The boat headed west to a shallow bay, where they anchored in a bed of reeds. Beau offered her a worm, which she threaded onto her hook with intimate care before dropping it into the black water. When she felt a tug, she jerked the rod, brought up a smallmouth. She remembered how to smooth the dorsal spines to keep from being finned. She dropped the bass into the cooler, took the beer Beau offered. Over the next few hours, they caught a dozen more, finally reeling in only when the horizon began to lighten. As they motored back toward the center of the lake, Ambra took Beau’s hook in her hand. It felt cold and heavy.

“Can you feel that?” she asked.

“I can tell I’ve got something on,” he said.

“Does it hurt?”

“Ghost pain,” he said.

She leaned into his shoulder, raised her face, and he kissed her.

“Again,” she said. She didn’t care that the other boys were watching.

“Lady,” Shawn said. “We better get you home.”

“I don’t have a home,” she said. “Take me with you.”

“Sure,” Beau said. “We’ll take you anywhere you want to go.”

“How about right here?” Shawn said, and killed the motor.

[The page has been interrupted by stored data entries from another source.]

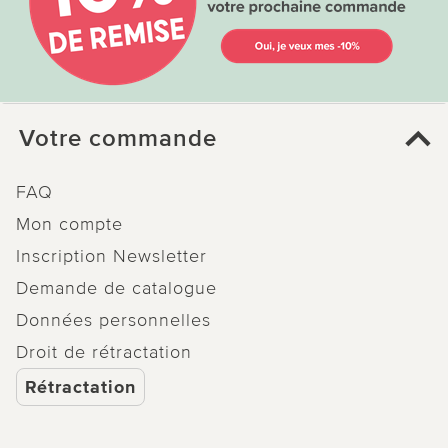
Votre commande
FAQ
Mon compte
Inscription Newsletter
Demande de catalogue
Données personnelles
Droit de rétractation
Rétractation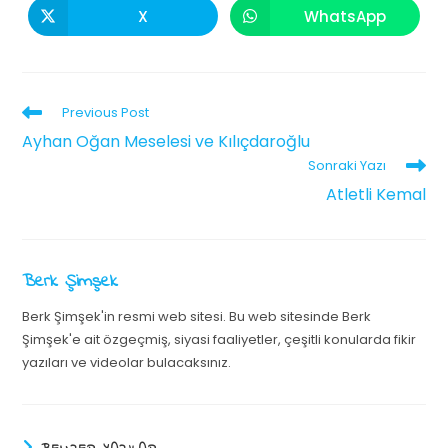
X
WhatsApp
Previous Post
Ayhan Oğan Meselesi ve Kılıçdaroğlu
Sonraki Yazı
Atletli Kemal
Berk Şimşek
Berk Şimşek'in resmi web sitesi. Bu web sitesinde Berk
Şimşek'e ait özgeçmiş, siyasi faaliyetler, çeşitli konularda fikir
yazıları ve videolar bulacaksınız.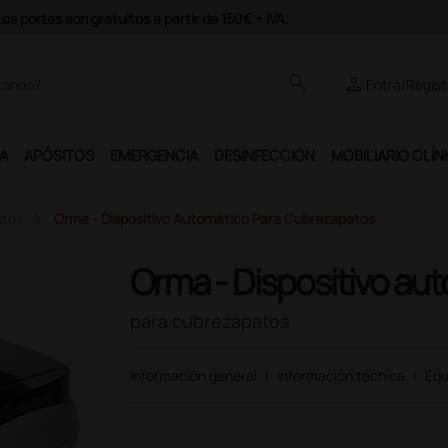
odrás disfrutar de muchos servicios exclusivos.
search
person
Entra/Regíst
A
APÓSITOS
EMERGENCIA
DESINFECCIÓN
MOBILIARIO CLÍN
tos
Orma - Dispositivo Automático Para Cubrezapatos
Orma - Dispositivo au
para cubrezapatos
Información general
|
Información técnica
|
Equ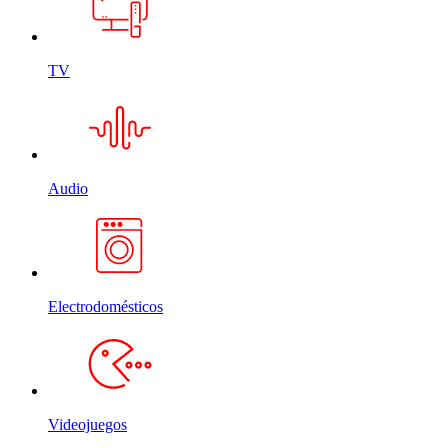
TV
Audio
Electrodomésticos
Videojuegos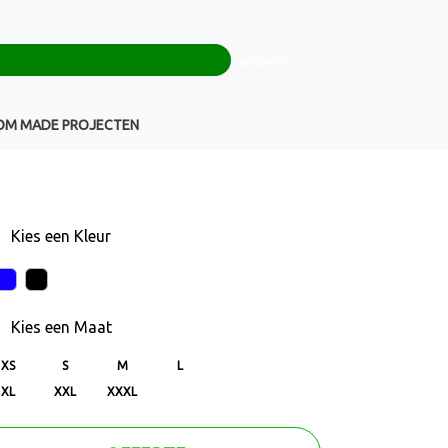
0
+32(0)16 43 54 19
€ 0,00
Weigeren
Klantenservice
OM MADE PROJECTEN
Kies een
Kleur
Kies een
Maat
XS
S
M
L
XL
XXL
XXXL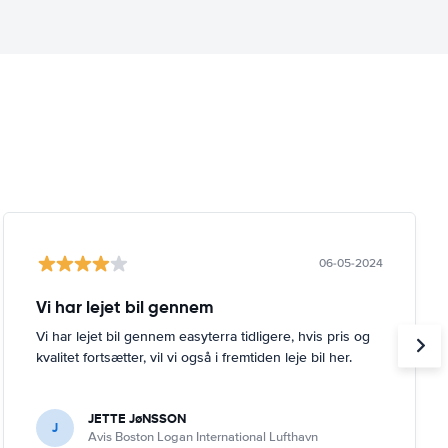
06-05-2024
Vi har lejet bil gennem
Vi har lejet bil gennem easyterra tidligere, hvis pris og
kvalitet fortsætter, vil vi også i fremtiden leje bil her.
JETTE JøNSSON
J
Avis Boston Logan International Lufthavn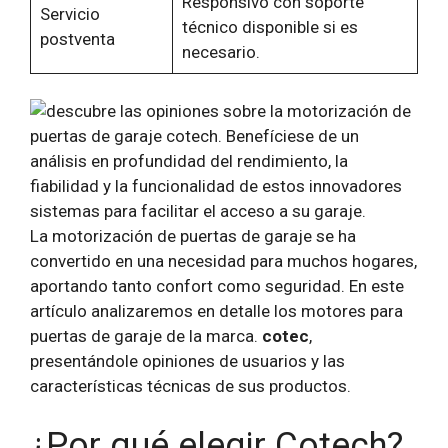
Responsivo con soporte
Servicio
técnico disponible si es
postventa
necesario.
La motorización de puertas de garaje se ha
convertido en una necesidad para muchos hogares,
aportando tanto confort como seguridad. En este
artículo analizaremos en detalle los motores para
puertas de garaje de la marca.
cotec
,
presentándole opiniones de usuarios y las
características técnicas de sus productos.
¿Por qué elegir Cotech?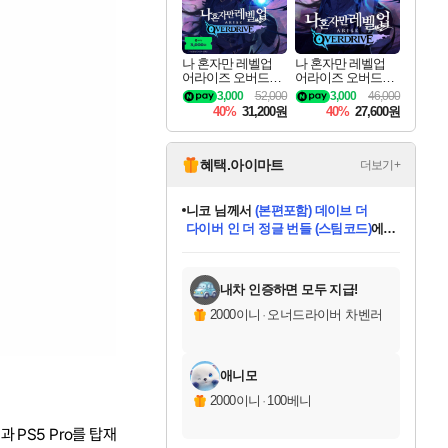
나 혼자만 레벨업
나 혼자만 레벨업
어라이즈 오버드라
어라이즈 오버드라
이브 디럭스 에디션
이브 Solo Leveling A
3,000
52,000
3,000
46,000
Solo Leveling Arise
rise
40%
31,200원
40%
27,600원
Overdrive Deluxe Edi
tion
혜택.아이마트
더보기+
니코
님께서
(본편포함) 데이브 더
다이버 인 더 정글 번들 (스팀코드)
에
미스골든위크
별땡
당첨되셨습니다.
한건했습니다
프로틴스101
별빛희망
미오몬도
아기쿠키
eksxo
칠부
설레임v
어느덧
동작그만
영웅97
우는무
유리별
나무아래쉼터
달빛아이
밍끼
해무
님께서
님께서
님께서
님께서
님께서
님께서
님께서
님께서
님께서
님께서
님께서
님께서
님께서
님께서
님께서
엘든 링 밤의 통치자
님께서
네이버페이 1만원
로블록스 기프트카드
엘든 링 밤의 통치자
님께서
님께서
님께서
디스코 엘리시움 최종판
엘든 링 밤의 통치자
네이버페이 1만원
로블록스 기프트카드
인투 더 브리치
로블록스 기프트카드
로블록스 기프트카드
엘든 링 밤의 통치자
(본편포함) 데이브 더
(본편포함) 데이브 더
드래곤 퀘스트 XI S
네이버페이 1만원
몬스터 헌터 월드
마피아
로블록스
아이스본 마스터 에디션 (스팀코드)
디럭스 에디션 (스팀코드)
데피니티브 에디션 (스팀코드)
교환권
1만원권
디럭스 에디션 (스팀코드)
다이버 인 더 정글 번들 (스팀코드)
(스팀코드)
교환권
1만원권
디럭스 에디션 (스팀코드)
다이버 인 더 정글 번들 (스팀코드)
(스팀코드)
교환권
1만원권
기프트카드 1만 5천원권
지나간 시간을 찾아서 데피니티브
2만원권
디럭스 에디션 (스팀코드)
에 당첨되셨습니다.
에 당첨되셨습니다.
에 당첨되셨습니다.
에 당첨되셨습니다.
에 당첨되셨습니다.
에 당첨되셨습니다.
를 교환.
에 당첨되셨습니다.
에 당첨되셨습니다.
를 교환.
에
에
에
에
에
에
에
를
교환.
당첨되셨습니다.
당첨되셨습니다.
당첨되셨습니다.
당첨되셨습니다.
당첨되셨습니다.
당첨되셨습니다.
에디션 (스팀코드)
당첨되셨습니다.
를 교환.
내차 인증하면 모두 지급!
2000이니
·
오너드라이버 차벤러
애니모
2000이니
·
100베니
과 PS5 Pro를 탑재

Ambra felt the boat dip and sway. Eric stood over her, his feet apart, the white tiger on his T-shirt flashing with the first rays of sun.

She took her time, unbuttoning her blouse, shedding her bra. She kicked off her shoes, pulled off her pants, and shimmied out of her underwear. She threw all her clothes overboard then stepped onto the gunnel and dived in. When she came up 10 yards away, they were peering after her.

“It’s a mile to shore,” Beau called. “You’ll never make it.”

“Ciao!” Ambra called back. She took her bearings and began swimming toward a strip of land that held several expensive vacation homes. She was sure she would find one of them empty, unguarded, find clothes in the closet, pasta in the pantry, wine in the cellar. She would shower, feed herself, sleep in a big bed. Tomorrow, she would be rested, ready to set sail.